When it comes to Tucker Carlson and the NSA, the burden of proof is on the accuser

Fox News’s Tucker Carlson dropped a shocking allegation this week.

He claims the National Security Agency is spying on both him and his show’s producers, and all in an effort to get the highly ranked cable news program pulled from the air.

If true, it’s a serious scandal, one that’d require serious ramifications. But that’s a big “if true.” Carlson has yet to produce evidence proving his case. All he has produced thus far is the say-so of an anonymous whistleblower.

As always, the burden of proof is on the accuser.

“Joe Biden told us recently that the single gravest terror threat this country faces is not Islamic radicalism, ISIS, or al Qaeda, as the government has told us for 20 years now,” Carlson said on his show Monday evening. “It’s not the brutal mobs of race extremists who burned and looted our cities last summer, BLM and antifa, as — if you’ve been paying attention — you’d assume it would be, of course. They’re the ones who burned the cities.”

He added, “So why does the Biden administration persist in telling that lie?”

The answer, the Fox News host asserted, is the Biden administration is signaling “a very real change to actual federal policy.”

“The war on terror, now ongoing for 20 years, has pivoted. It’s now being waged against American citizens — opponents of the regime,” Carlson said. “We saw this on display on Jan. 6. We told you a couple of weeks ago, based on the language in publicly available indictments, that the FBI clearly had foreknowledge of the riot at the Capitol that day. The agents we spoke to this weekend confirmed that’s true.”

There’s more, he said. The government is spying on more than just protesters.

“Yesterday,” Carlson said, “we heard from a whistleblower within the U.S. government, who reached out to warn us that the NSA, the National Security Agency, is monitoring our electronic communications and is planning to leak them in an attempt take this show off the air. Now, that’s a shocking claim, and ordinarily, we’d be skeptical of it. It’s illegal for the NSA to spy on American citizens. It’s a crime. This isn’t a third-world country. Things like that shouldn’t happen here. But, unfortunately, they do — and in this case, they did.”
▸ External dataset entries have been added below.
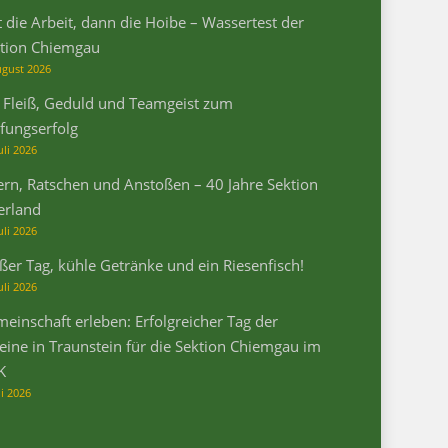
t die Arbeit, dann die Hoibe – Wassertest der
tion Chiemgau
ugust 2026
 Fleiß, Geduld und Teamgeist zum
fungserfolg
uli 2026
ern, Ratschen und Anstoßen – 40 Jahre Sektion
erland
uli 2026
ßer Tag, kühle Getränke und ein Riesenfisch!
uli 2026
einschaft erleben: Erfolgreicher Tag der
eine in Traunstein für die Sektion Chiemgau im
K
li 2026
He added, “The whistleblower, who is in a position to know, repeated back to us information about a story we’re working on that could only have come directly from my texts and emails. There’s no other possible source for that information, period. The NSA captured it without our knowledge for political reasons. The Biden administration is spying on us. We’ve confirmed that.”

Carlson claims his team has already filed a Freedom of Information Act request asking for all information the NSA and other agencies have gathered about his show.

“We did it mostly as formality,” the anchor said. “We contacted the press office at the FBI and the NSA. We don’t expect to hear much back. Only Congress can force transparency on the intelligence agencies — and they should, immediately.”

He concluded, “Spying on opposition journalists is incompatible with democracy. If they’re doing it to us — and again, they are definitely doing it to us — they’re almost certainly doing it to others. This is scary, and we need to stop it right away.”

What more can be said at the moment? Nothing, actually.

What we do now is wait. We wait to see what happens with the FOIAs. We wait also to see if congressional inquiries turn up any proof of Carlson’s allegation. Until then, the best course of action is to hold fire. It certainly wouldn’t be surprising to learn the NSA is, in fact, spying on Carlson. It’s not as if the feds are above spying on members of the press. That said, until we have more than just an allegation, Carlson’s story should be treated exactly as that: an allegation.

In other words, no matter how plausible the story sounds, even if you want it to be true, it must be handled with skepticism until you see evidence of spying.

Remember, it “feels true” and it “rings true” are not good standards for determining a story’s authenticity. That’s how we got two years’ worth of Russian collusion stories.